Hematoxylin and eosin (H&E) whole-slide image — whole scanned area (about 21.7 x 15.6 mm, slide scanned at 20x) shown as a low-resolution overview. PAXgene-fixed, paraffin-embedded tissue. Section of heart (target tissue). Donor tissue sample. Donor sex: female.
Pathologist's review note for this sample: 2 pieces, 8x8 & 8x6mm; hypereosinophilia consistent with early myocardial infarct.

==

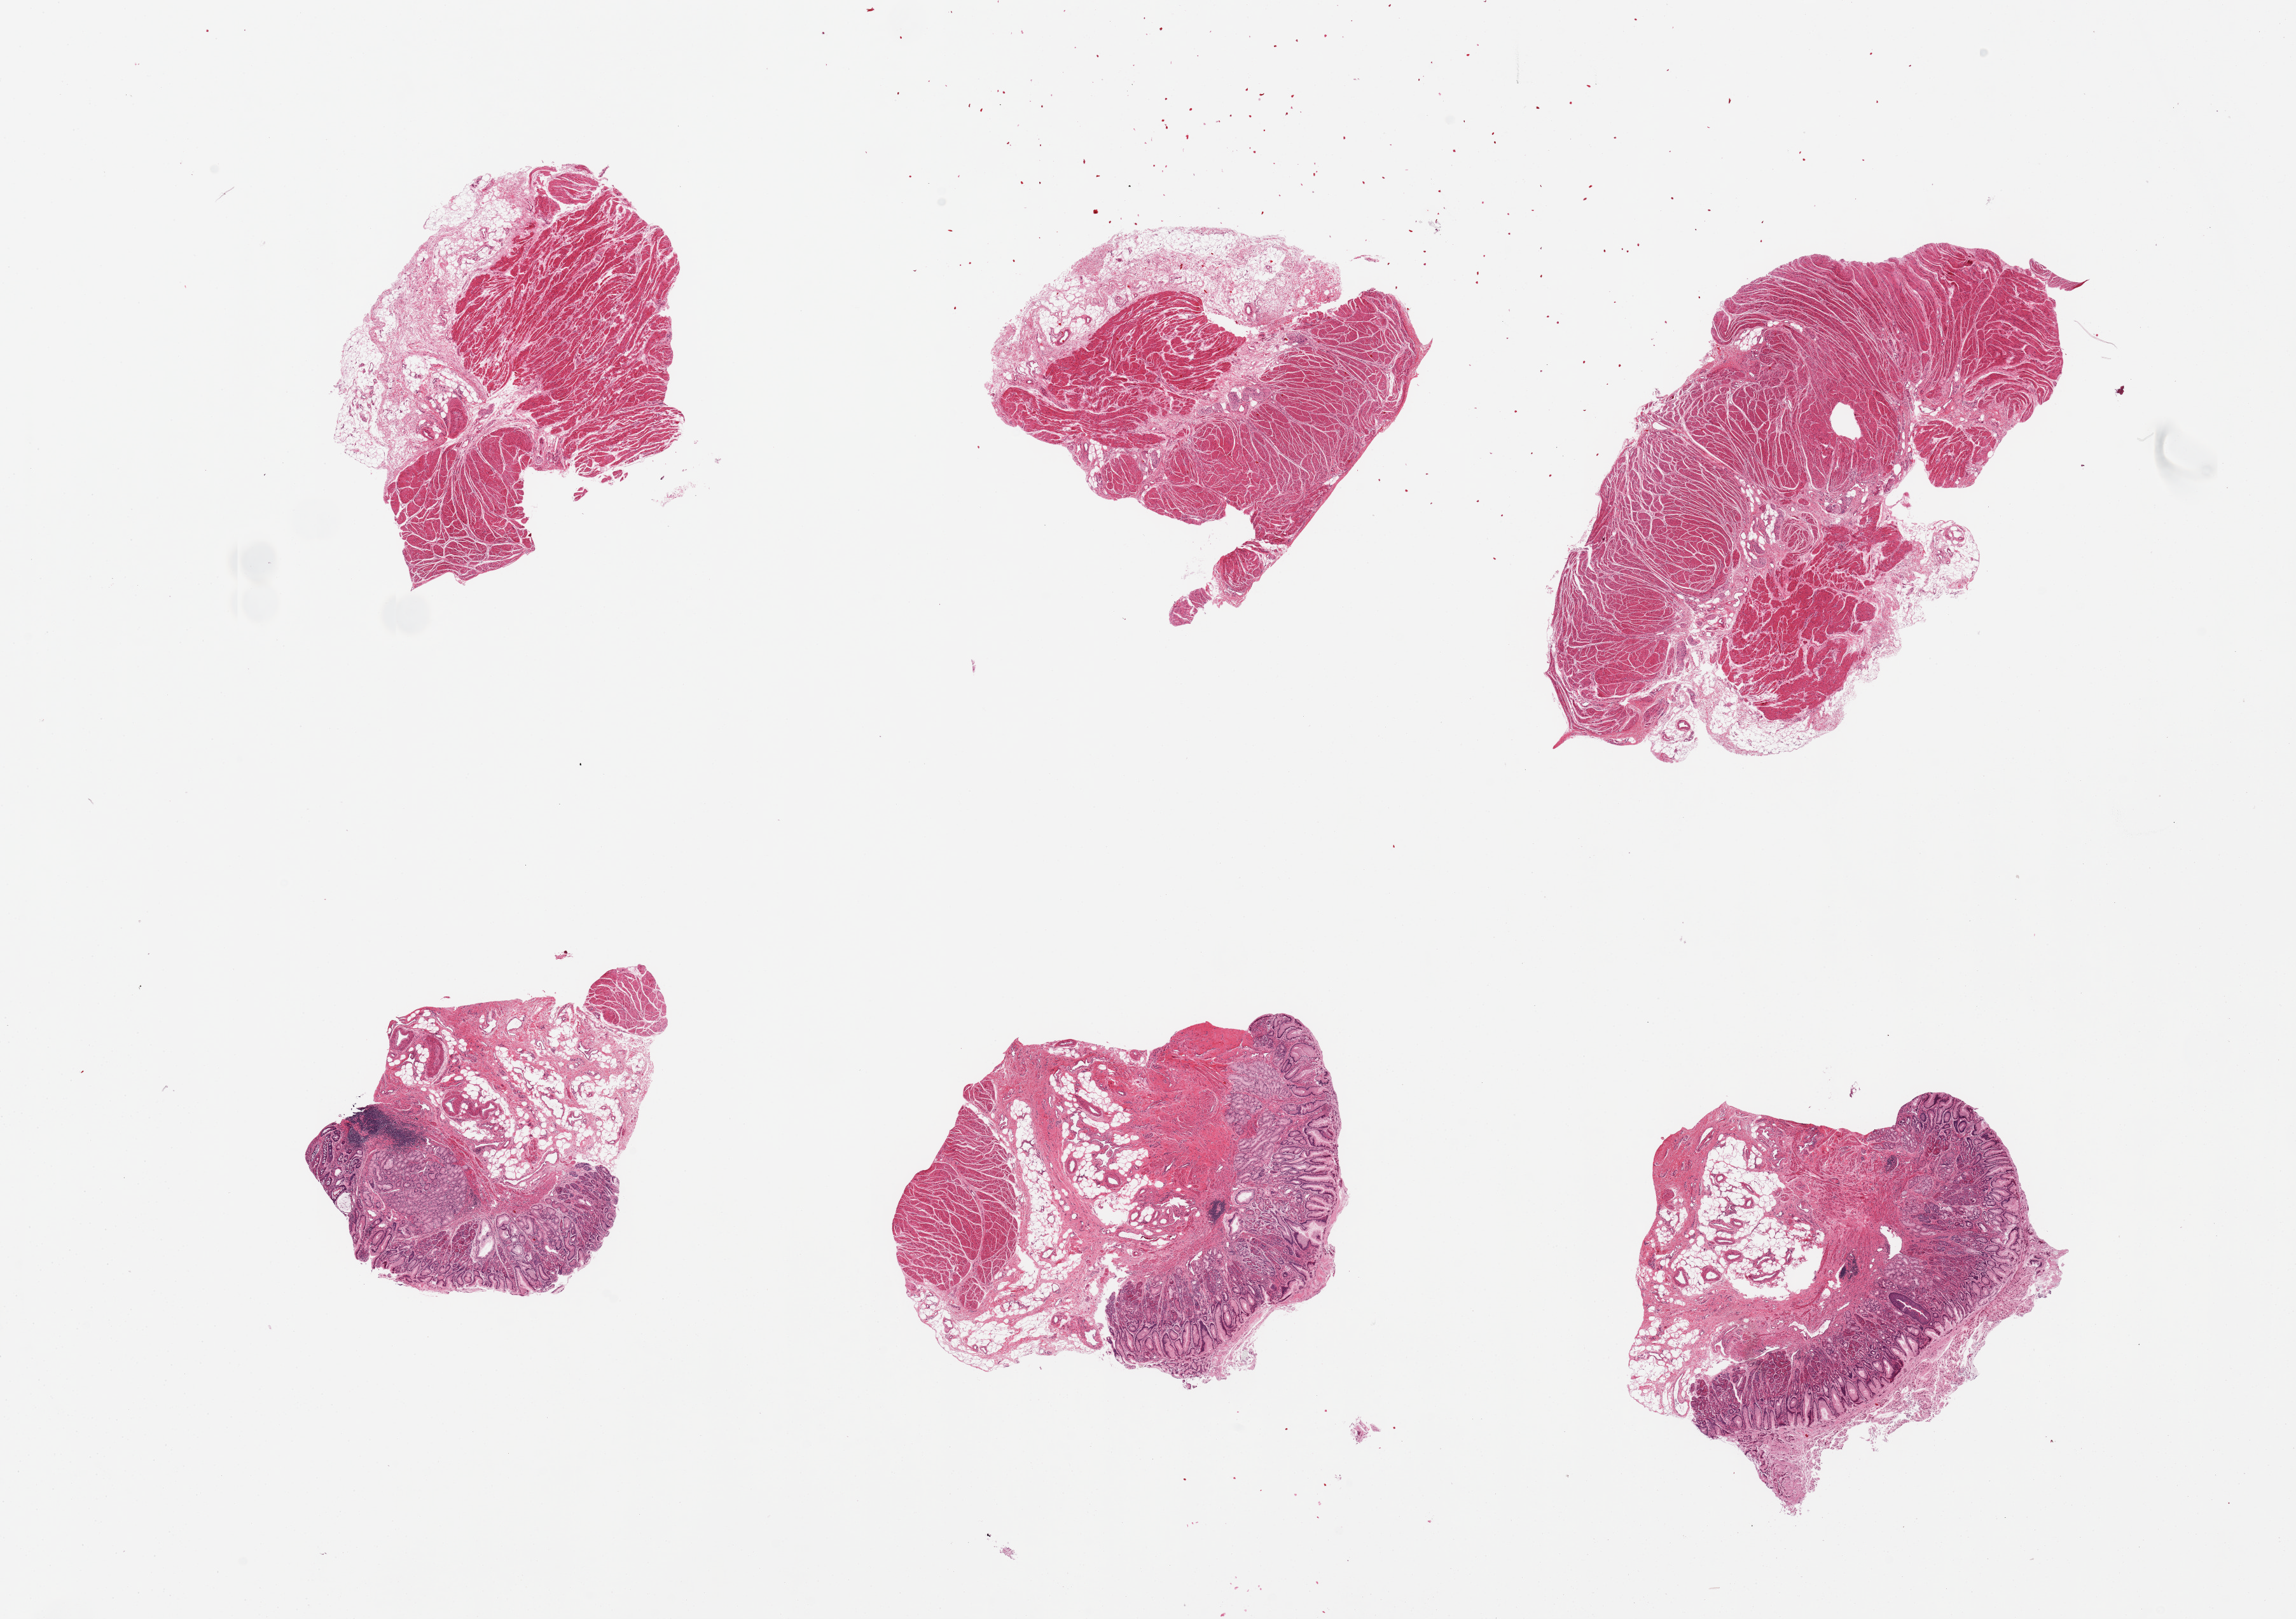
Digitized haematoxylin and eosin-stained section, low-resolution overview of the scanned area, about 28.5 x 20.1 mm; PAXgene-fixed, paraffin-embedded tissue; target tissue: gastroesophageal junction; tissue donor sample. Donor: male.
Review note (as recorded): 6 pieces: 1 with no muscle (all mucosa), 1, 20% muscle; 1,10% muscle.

## Aim of the exercise:
Above are the records. Print exactly, and only, the lines from the line with "Hematoxylin and eosin" to the line with "Pathologist's review note", both inclusive.

## Your response:
Hematoxylin and eosin (H&E) whole-slide image — whole scanned area (about 21.7 x 15.6 mm, slide scanned at 20x) shown as a low-resolution overview. PAXgene-fixed, paraffin-embedded tissue. Section of heart (target tissue). Donor tissue sample. Donor sex: female.
Pathologist's review note for this sample: 2 pieces, 8x8 & 8x6mm; hypereosinophilia consistent with early myocardial infarct.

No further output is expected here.